Hearts of Steel
-
- $10.99
Publisher Description
His steel empire has catapulted him to the top of the world, but loving her could cost him everything.
Maggie Molinaro survived a hardscrabble childhood in the downtrodden streets of Manhattan to become a successful businesswoman. After a decade of sacrifice, she now owns a celebrated ice cream company. But when she offends a corrupt banker, she unwittingly sets off a series of calamities that threaten to destroy her life's work.
Liam Blackstone is a charismatic steel magnate committed to overhauling factory conditions for the steelworkers of America. Standing in his way is the same villain determined to ruin Maggie. What begins as a practical alliance to defeat a common enemy soon evolves into a romance between two wounded people determined to beat the odds.
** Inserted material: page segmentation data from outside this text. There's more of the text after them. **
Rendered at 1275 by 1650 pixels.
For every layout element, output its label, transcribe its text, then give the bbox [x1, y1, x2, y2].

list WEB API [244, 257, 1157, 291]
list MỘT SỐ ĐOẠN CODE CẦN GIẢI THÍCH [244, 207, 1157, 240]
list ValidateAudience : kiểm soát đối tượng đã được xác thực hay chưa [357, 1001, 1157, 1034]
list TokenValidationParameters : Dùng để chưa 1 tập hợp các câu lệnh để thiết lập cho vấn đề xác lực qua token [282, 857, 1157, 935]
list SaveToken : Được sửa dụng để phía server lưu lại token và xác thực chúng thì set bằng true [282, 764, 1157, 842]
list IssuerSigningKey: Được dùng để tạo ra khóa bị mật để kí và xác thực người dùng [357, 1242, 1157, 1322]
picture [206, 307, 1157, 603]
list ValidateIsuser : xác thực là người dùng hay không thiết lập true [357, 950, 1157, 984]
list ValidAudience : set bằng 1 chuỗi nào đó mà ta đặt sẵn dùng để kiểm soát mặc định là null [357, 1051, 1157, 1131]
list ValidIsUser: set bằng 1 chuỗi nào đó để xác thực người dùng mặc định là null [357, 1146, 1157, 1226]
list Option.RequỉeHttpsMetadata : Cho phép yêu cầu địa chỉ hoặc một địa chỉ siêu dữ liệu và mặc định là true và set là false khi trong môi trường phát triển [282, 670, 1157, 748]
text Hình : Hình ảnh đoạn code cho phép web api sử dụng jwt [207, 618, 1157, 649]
A spiraling circle of treachery grows increasingly dangerous as Liam and Maggie risk their lives and fortunes for the good of the city. It will require all their wit and ingenuity to protect everything--and everyone--they hold dear.
PUBLISHERS WEEKLY
In the mixed third installment of Camden's Blackstone Legacy series (after Written on the Wind), a steel company board member and a businesswoman team up to foil a deceitful banker. Liam Blackstone has just landed a powerful position on the U.S. Steel board of directors in 1902 and has an agenda based on workers' rights. The cause is close to his heart: at three, Liam was kidnapped from the moneyed Blackstone family by a man who raised him in poverty and forced him to work at a steel mill. (Liam only reconnected with his family—and found God—as an adult.) But corrupt board member Charles Morse believes Liam is hurting profits by negotiating workers' raises, and is trying to run him off the board. When Liam learns Morse has cheated Maggie Molinaro, the co-owner of an ice cream factory, out of a payment, he decides to help her seek justice. Upon digging into Morse's business dealings, the pair uncover a sprawling web of corruption, and a romance builds between them. While Camden's prose is zippy, her underdeveloped characters—and Liam's elaborate backstory—make for an unrealistic, overwrought plot. Camden's post–Gilded Age romance has its moments, but the subpar execution will leave readers wanting.